L’Union européenne et le Royaume-Uni ont tenu, lundi 3 juillet, le 11e comité conjoint destiné à régler les difficultés nées du Brexit en 2020. Les deux parties s’étaient vues à Londres en mars dernier, peu de temps après l’accord dit 'cadre de Windsor' trouvé destiné à faciliter la vie des citoyens et entreprises d’Irlande du Nord (EUROPE 13130/2).

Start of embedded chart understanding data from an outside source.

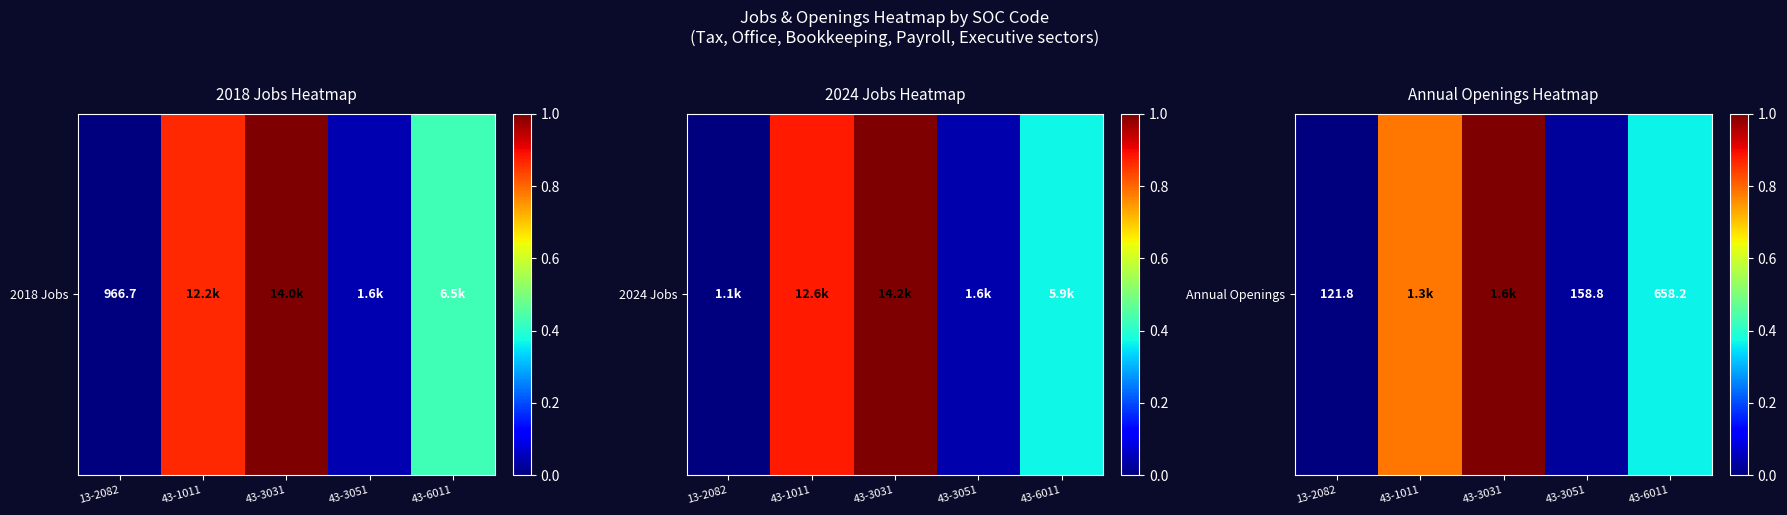

List the labels in order of value, smallest first.

13-2082, 43-3051, 43-6011, 43-1011, 43-3031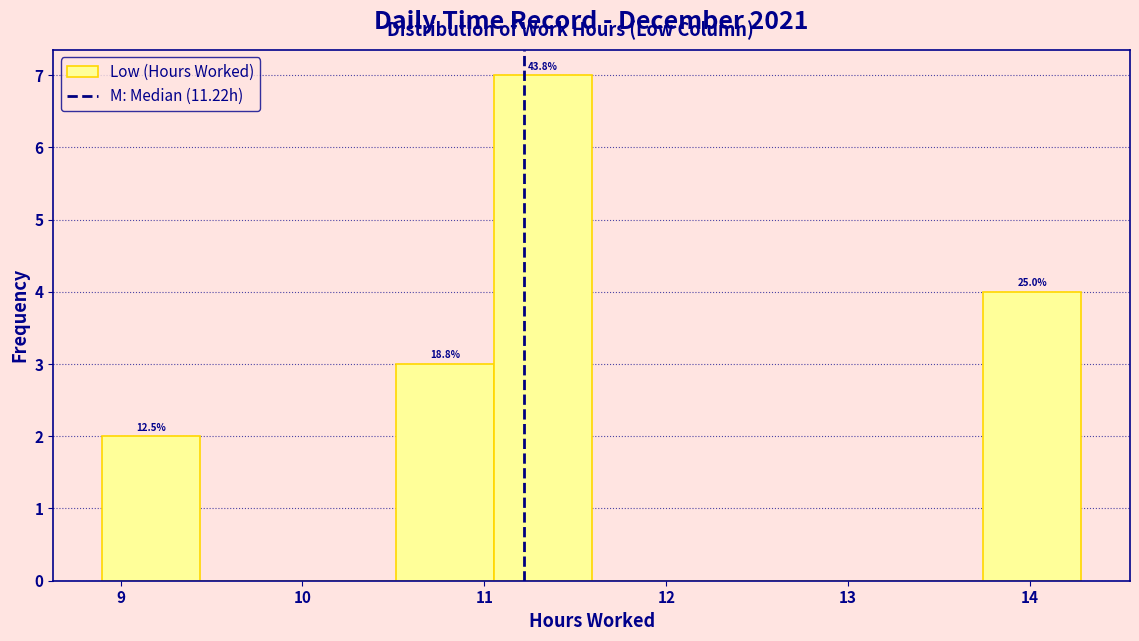

Which range on the x-axis has the tallest bar?

11.1 to 11.6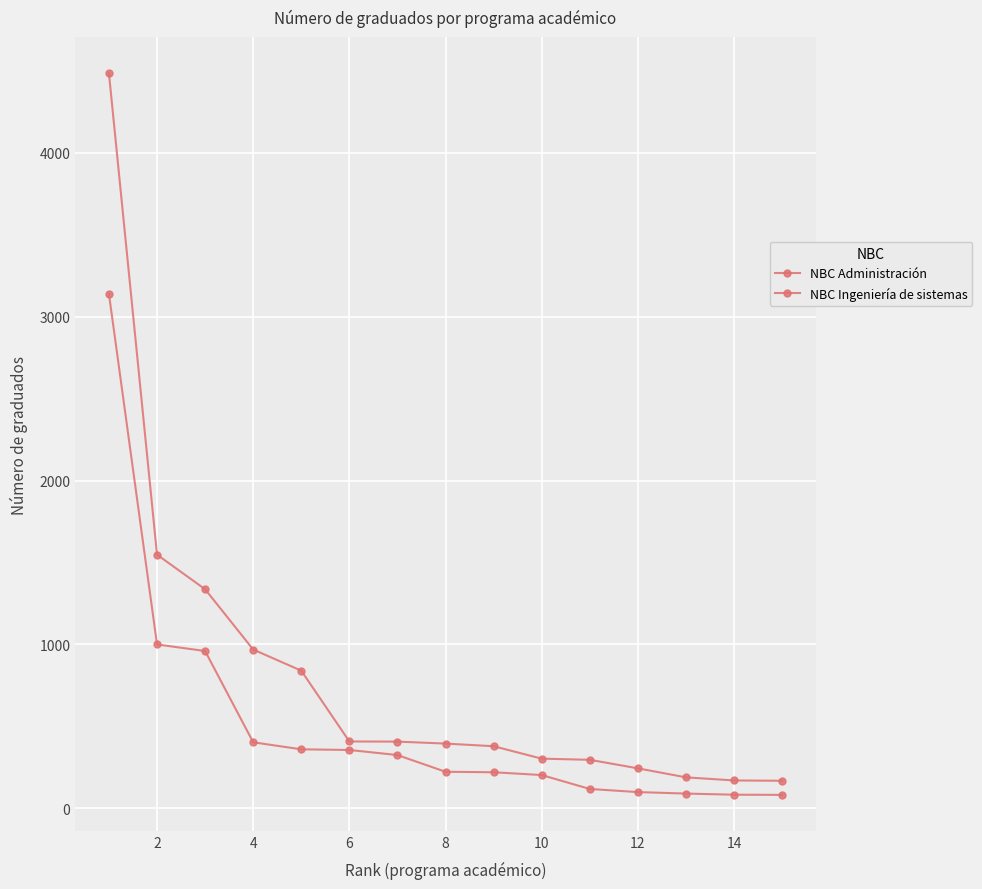

Is this an area chart (filled region under the line)?

No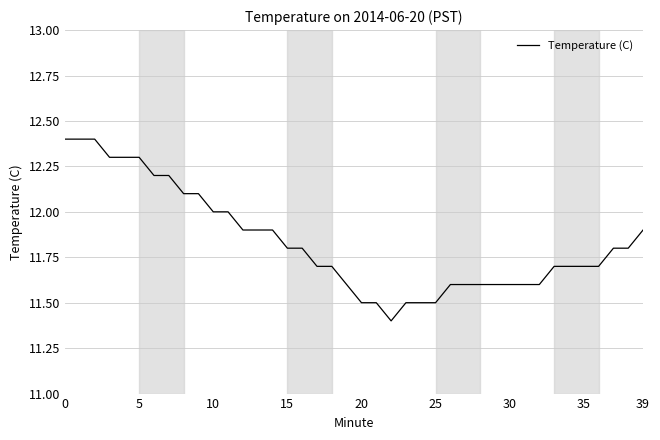

What is the minimum value shown in the chart?

11.4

S’exprimant devant les eurodéputés membres de l’assemblée parlementaire UE/Royaume-Uni, qui se réunit les 3 et 4 juillet à Bruxelles, le vice-président de la Commission, Maroš Šefčovič, a salué le « nouveau ton constructif » du gouvernement britannique, qui « prend les promesses au sérieux ». « l’on espère que cela va durer », a-t-il ajouté.
De son côté, le Secrétaire d’État britannique aux Affaires étrangères, James Cleverly, a constaté une même « relation de confiance » qui a précisément conduit à l'accord dit 'de Windsor'. Il a plaidé pour des coopérations continues et renforcées, comme sur l’Ukraine vis-à-vis de l’agresseur russe, mais aussi sur la migration avec l'agence Frontex.
M. Šefčovič a néanmoins pointé des difficultés, comme sur les droits des citoyens européens au Royaume-Uni. Les deux parties ont ainsi adopté une déclaration conjointe, dans laquelle elles soulignent l'« importance et la priorité de ces questions » et promettent de régler les obstacles administratifs auxquels font face les ressortissants de l'UE au Royaume-Uni, mais aussi les Britanniques vivant dans l'UE.